In the case of man, the opposite applies. We
are a patrilocal spcies. In almost all societies yet observed, with
very few exceptions in unusual circumstances, it is the females who leave
their family or their group in order to find their future spouse. This has
even emerged today in developed countries where, since the legal equalisation
of women, no longer oppressed as in previous agricultural times, girls are now
forging ahead of boys at school and university in order to find better jobs
and more chance of finding husbands who offer the economic security needed to
raise children.
But back to trading: Why should man have developed
this behaviour while the other primates didn't? It is my guess that, with
larger brains -- more precisely, larger frontal lobes -- man was more
adventurous and capable of fending for himself in the open savannahs of Africa
with very few trees available to be climbed for safety when attacked by
predators. However, because this was a more dangerous habitat than his
predecessors' existence on the margins of the rain forests, then even bachelor
groups would have found this too dangerous.
But if a mutation occurred
in some groups where the post-puberty girls were more inclined to wander then
these wandering girl-groups, being physically smaller and less strong than
bachelor males would have been in greater peril. Unless, instead, they were
directly exchanged between groups when the groups met occasionally at
territorial boundaries! But what would have happened if there had been -- as
one would normally expect -- a sexual imbalance between the sexes of the two
groups? It is not too much to speculate that other prized goods would have
been used as a "balance of trade" between two groups.
We can still see
the original direct linkage between sex and trade in the form of dowries which
still obtains in many more "primitive" societies, such as in the agricultural
areas of Asia, Africa and South America. Indeed, it is not too much to suppose
that the surge of young Saudi Arabian suicide bombers flowing into Iraq is
primarily caused because millions of young males in Saudi Arabia are totally
without jobs and cannot ever save enough money to buy themselves a wife. Thus
they are easily manipulated into believing that their plight is due to other
causes.
Man, unlike all other primates, lives in two worlds it appears.
Firstly, there is the usual bitter antagonism between adjacent groups, each
defending its territory and mode of economic survival. This survives today in
the form of modern nation-states, each with its own armed forces, and each
with a strictly defined territorial boundary. At the same time, the culture of
trading still runs strong by which the goodies of one country can be exchanged
for the goodies of another.
Yet the temptation to take the goodies of
another country by force is always present. So we have paradoxical behaviours
going on between nation-states with wars very frequent between those without
nuclear bombs. On the one hand, politicians -- often urged on by their
"military-industrial complex" (to use the phrase of President Eisenhower) --
constantly make aggressive noises against politicians in other nations. On the
other hand, many other inhabitatns are quietly trading across their
territorial boundaries.
Thus, at one and the same time, we have the US
Congress and the US Treasury Secretary making aggressive noises about China
while tens of thousands of American firms are investing and setting up
operations in China, and --so far -- hundreds of Chinese firms are investing
and setting up operations in the US. And, be it noted, half the "Chinese"
profits that Congress is shouting about -- at the expense of America, they
suppose -- are, in fact, profits of American firms in China!

Saved entries:
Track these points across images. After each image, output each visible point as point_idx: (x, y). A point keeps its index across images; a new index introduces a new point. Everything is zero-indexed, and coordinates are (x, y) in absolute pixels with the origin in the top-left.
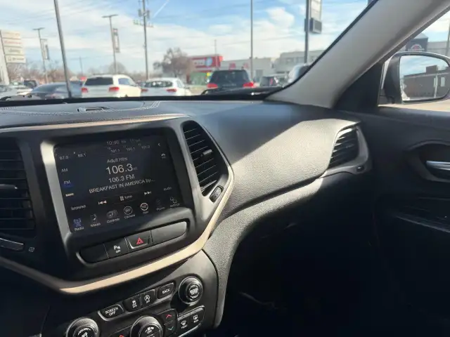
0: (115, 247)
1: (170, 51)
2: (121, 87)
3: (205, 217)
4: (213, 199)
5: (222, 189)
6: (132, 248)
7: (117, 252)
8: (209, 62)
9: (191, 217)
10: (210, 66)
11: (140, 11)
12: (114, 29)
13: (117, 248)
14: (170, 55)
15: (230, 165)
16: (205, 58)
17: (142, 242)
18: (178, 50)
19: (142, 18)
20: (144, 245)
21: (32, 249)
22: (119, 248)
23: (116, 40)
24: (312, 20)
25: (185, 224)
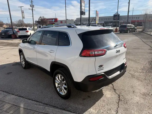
1: (40, 17)
2: (29, 31)
8: (54, 20)
10: (54, 22)
11: (30, 5)
12: (22, 11)
14: (41, 19)
16: (52, 19)
18: (43, 17)
19: (32, 7)
23: (23, 14)
24: (82, 11)
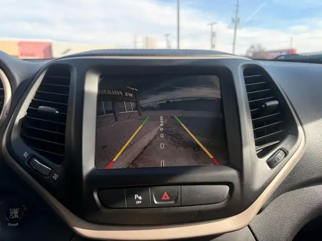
0: (136, 196)
1: (252, 47)
3: (257, 185)
4: (271, 164)
5: (286, 154)
6: (156, 202)
7: (138, 202)
9: (236, 182)
11: (233, 19)
12: (214, 33)
13: (138, 198)
14: (252, 50)
15: (302, 125)
17: (168, 198)
18: (259, 46)
20: (169, 203)
21: (55, 177)
22: (140, 198)
23: (214, 40)
25: (227, 188)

PROMPT 1
Render every line of the saved entries as a JSON list of strings, one string per line, with blank lines dropped. Omit the pictures from your answer.
PROMPT 2
Carry the essay on human trading and territorial rivalry forward from its final sentence.

EXERCISE RESPONSE 1
[
  "Track these points across images. After each image, output each visible point as point_idx: (x, y). A point keeps its index across images; a new index introduces a new point. Everything is zero-indexed, and coordinates are (x, y) in absolute pixels with the origin in the top-left.",
  "0: (115, 247)",
  "1: (170, 51)",
  "2: (121, 87)",
  "3: (205, 217)",
  "4: (213, 199)",
  "5: (222, 189)",
  "6: (132, 248)",
  "7: (117, 252)",
  "8: (209, 62)",
  "9: (191, 217)",
  "10: (210, 66)",
  "11: (140, 11)",
  "12: (114, 29)",
  "13: (117, 248)",
  "14: (170, 55)",
  "15: (230, 165)",
  "16: (205, 58)",
  "17: (142, 242)",
  "18: (178, 50)",
  "19: (142, 18)",
  "20: (144, 245)",
  "21: (32, 249)",
  "22: (119, 248)",
  "23: (116, 40)",
  "24: (312, 20)",
  "25: (185, 224)",
  "1: (40, 17)",
  "2: (29, 31)",
  "8: (54, 20)",
  "10: (54, 22)",
  "11: (30, 5)",
  "12: (22, 11)",
  "14: (41, 19)",
  "16: (52, 19)",
  "18: (43, 17)",
  "19: (32, 7)",
  "23: (23, 14)",
  "24: (82, 11)",
  "0: (136, 196)",
  "1: (252, 47)",
  "3: (257, 185)",
  "4: (271, 164)",
  "5: (286, 154)",
  "6: (156, 202)",
  "7: (138, 202)",
  "9: (236, 182)",
  "11: (233, 19)",
  "12: (214, 33)",
  "13: (138, 198)",
  "14: (252, 50)",
  "15: (302, 125)",
  "17: (168, 198)",
  "18: (259, 46)",
  "20: (169, 203)",
  "21: (55, 177)",
  "22: (140, 198)",
  "23: (214, 40)",
  "25: (227, 188)"
]

EXERCISE RESPONSE 2
I'm
minded of this when reading an account of a CNN broadcast in China on the
occasion of the Global Forum of the world's largest and most powerful firms
meeting in Beijing and hosted by the American magazine Fortune. This is
an entirely different scene from that in the Senate where some Congressmen are
going apoplectic about the Chinese and wanting to raise tariffs against
Chinese-made goods even though ordinary Americans will have to pay
more!
It 's a curious world -- and a dual one as between the militant
nation-state and the trading corporations. Which will win? Without a doubt,
the traders will win. Developed nation-states, becoming increasingly top-heavy
with bureaucrats and too expensive armaments, are all now going bankrupt and
cannot support their inhabitants with the care and welfare that have been
promised. (Nor can developed countries recruit enough young men into their
full-time armies these days.) Nation-states will not collapse totally, of
course, but they are atrophying badly at the moment and have hardly a
promising future unless they develop new and less costly methods of
governance.
Whereas, among commercial corporations, where bankruptcy
is the norm for those that can't cut it, the more successful and adept will
continue to survive. And they are interested in the ordinary customer just as
much as, if not more than, governments are interested in the voter -- that is,
roughly half their people at the present time, but reducing year by year. And
corporations are interested in all potential customers in order to maximise
profits. Unfortunately, not all potential customers can afford the goodies on
offer because nation-states so arrange their taxation schedules so that the
poorest always pay a higher rate of tax than the rich, and the very richest,
of course, can get away tax-free by employing cleverer accountants and lawyers
than governments can afford.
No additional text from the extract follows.